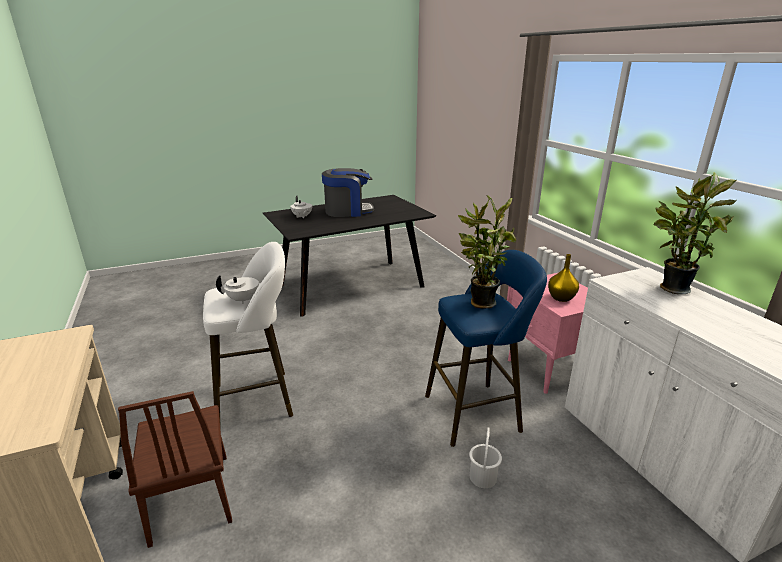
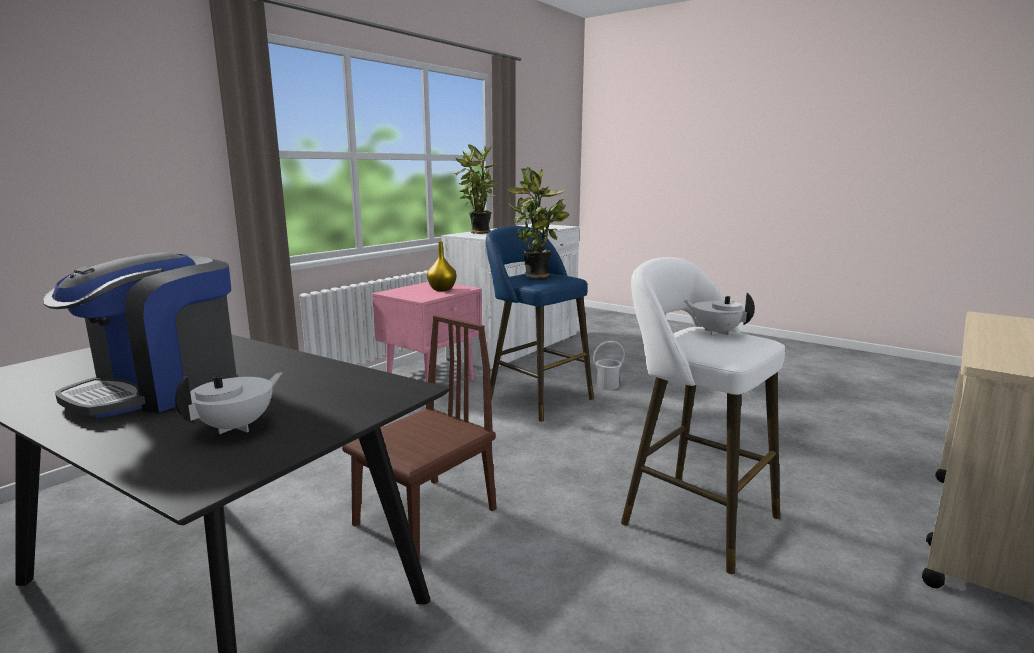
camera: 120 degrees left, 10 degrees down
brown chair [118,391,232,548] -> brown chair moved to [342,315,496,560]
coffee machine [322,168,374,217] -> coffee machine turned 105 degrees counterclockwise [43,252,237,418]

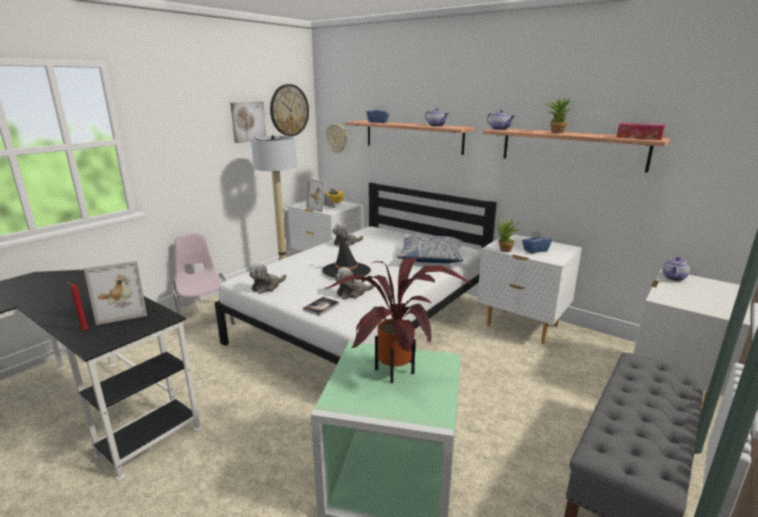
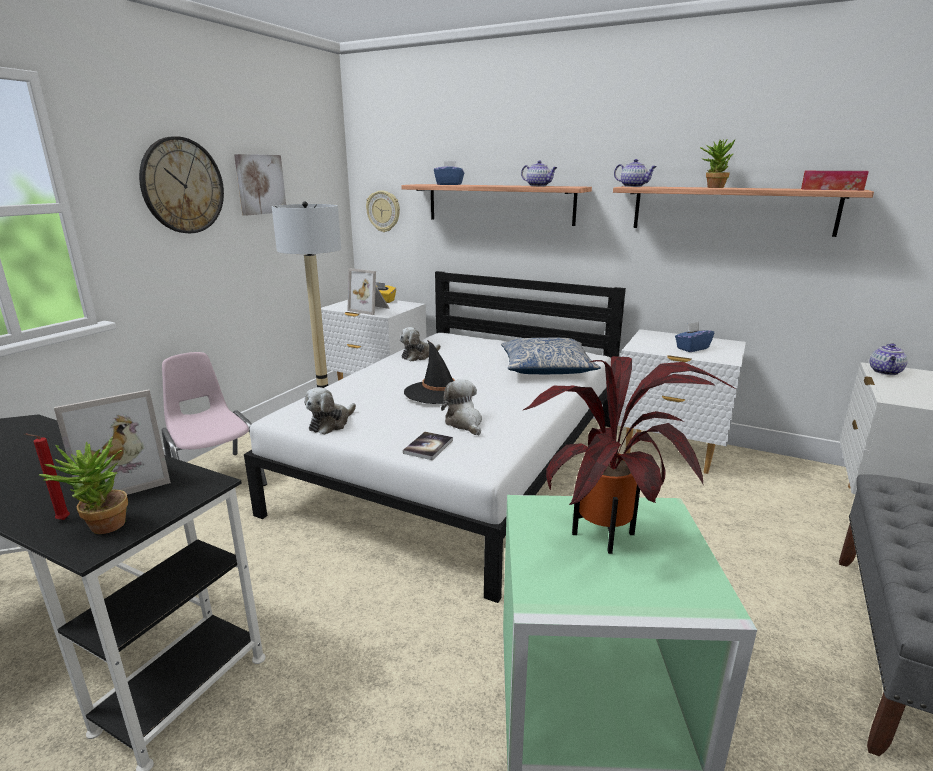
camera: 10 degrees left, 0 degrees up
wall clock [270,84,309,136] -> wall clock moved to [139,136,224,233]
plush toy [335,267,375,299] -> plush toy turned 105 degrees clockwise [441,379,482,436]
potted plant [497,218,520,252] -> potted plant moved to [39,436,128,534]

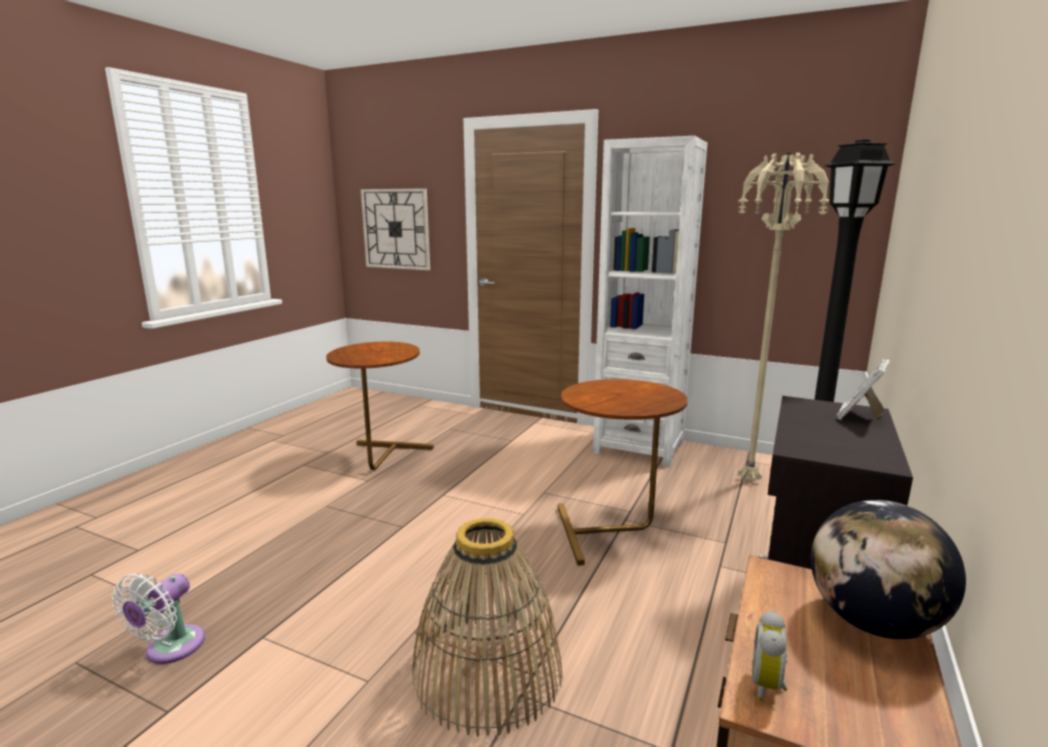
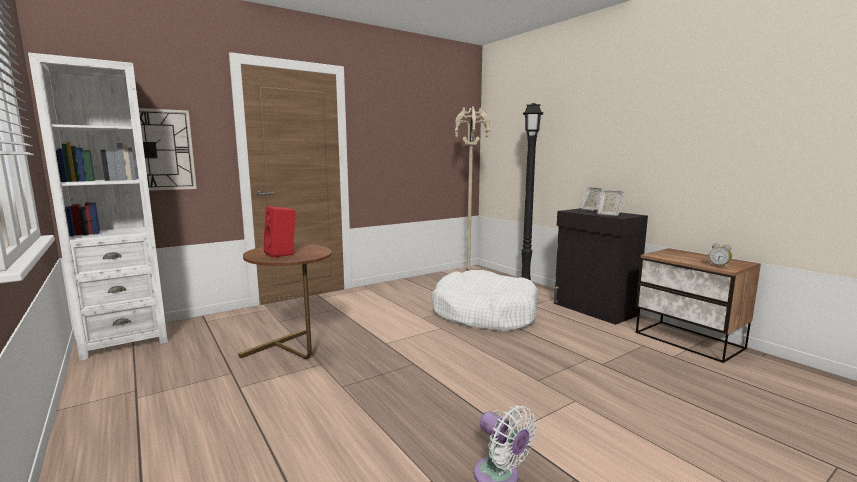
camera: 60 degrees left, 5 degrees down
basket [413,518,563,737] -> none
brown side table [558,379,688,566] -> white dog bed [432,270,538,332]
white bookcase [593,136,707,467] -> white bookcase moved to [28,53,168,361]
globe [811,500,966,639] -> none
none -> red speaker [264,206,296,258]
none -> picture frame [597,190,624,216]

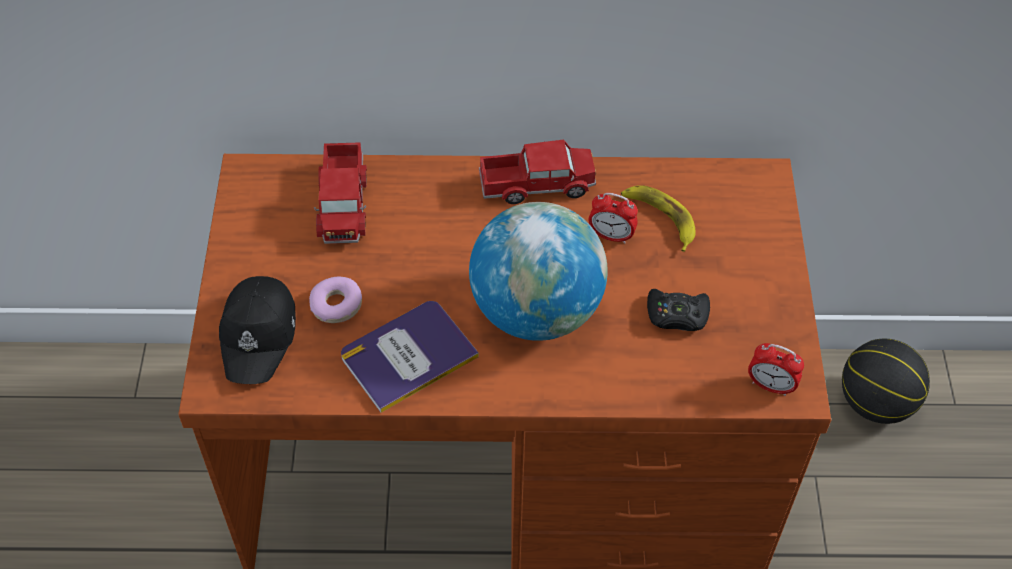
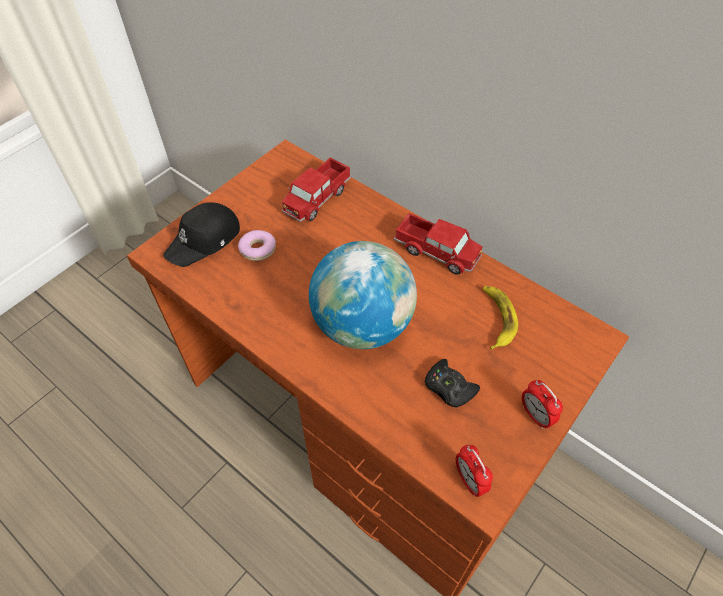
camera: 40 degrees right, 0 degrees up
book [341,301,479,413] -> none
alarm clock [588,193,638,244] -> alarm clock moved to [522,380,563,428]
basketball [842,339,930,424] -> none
======
WORK ITEM
Transcribe the listing above in full. Pictures are not part of the copy.

YOUR RESPONSE
camera: 120 degrees left, 10 degrees down
brown chair [118,391,232,548] -> brown chair moved to [342,315,496,560]
coffee machine [322,168,374,217] -> coffee machine turned 105 degrees counterclockwise [43,252,237,418]

camera: 10 degrees left, 0 degrees up
wall clock [270,84,309,136] -> wall clock moved to [139,136,224,233]
plush toy [335,267,375,299] -> plush toy turned 105 degrees clockwise [441,379,482,436]
potted plant [497,218,520,252] -> potted plant moved to [39,436,128,534]

camera: 60 degrees left, 5 degrees down
basket [413,518,563,737] -> none
brown side table [558,379,688,566] -> white dog bed [432,270,538,332]
white bookcase [593,136,707,467] -> white bookcase moved to [28,53,168,361]
globe [811,500,966,639] -> none
none -> red speaker [264,206,296,258]
none -> picture frame [597,190,624,216]

camera: 40 degrees right, 0 degrees up
book [341,301,479,413] -> none
alarm clock [588,193,638,244] -> alarm clock moved to [522,380,563,428]
basketball [842,339,930,424] -> none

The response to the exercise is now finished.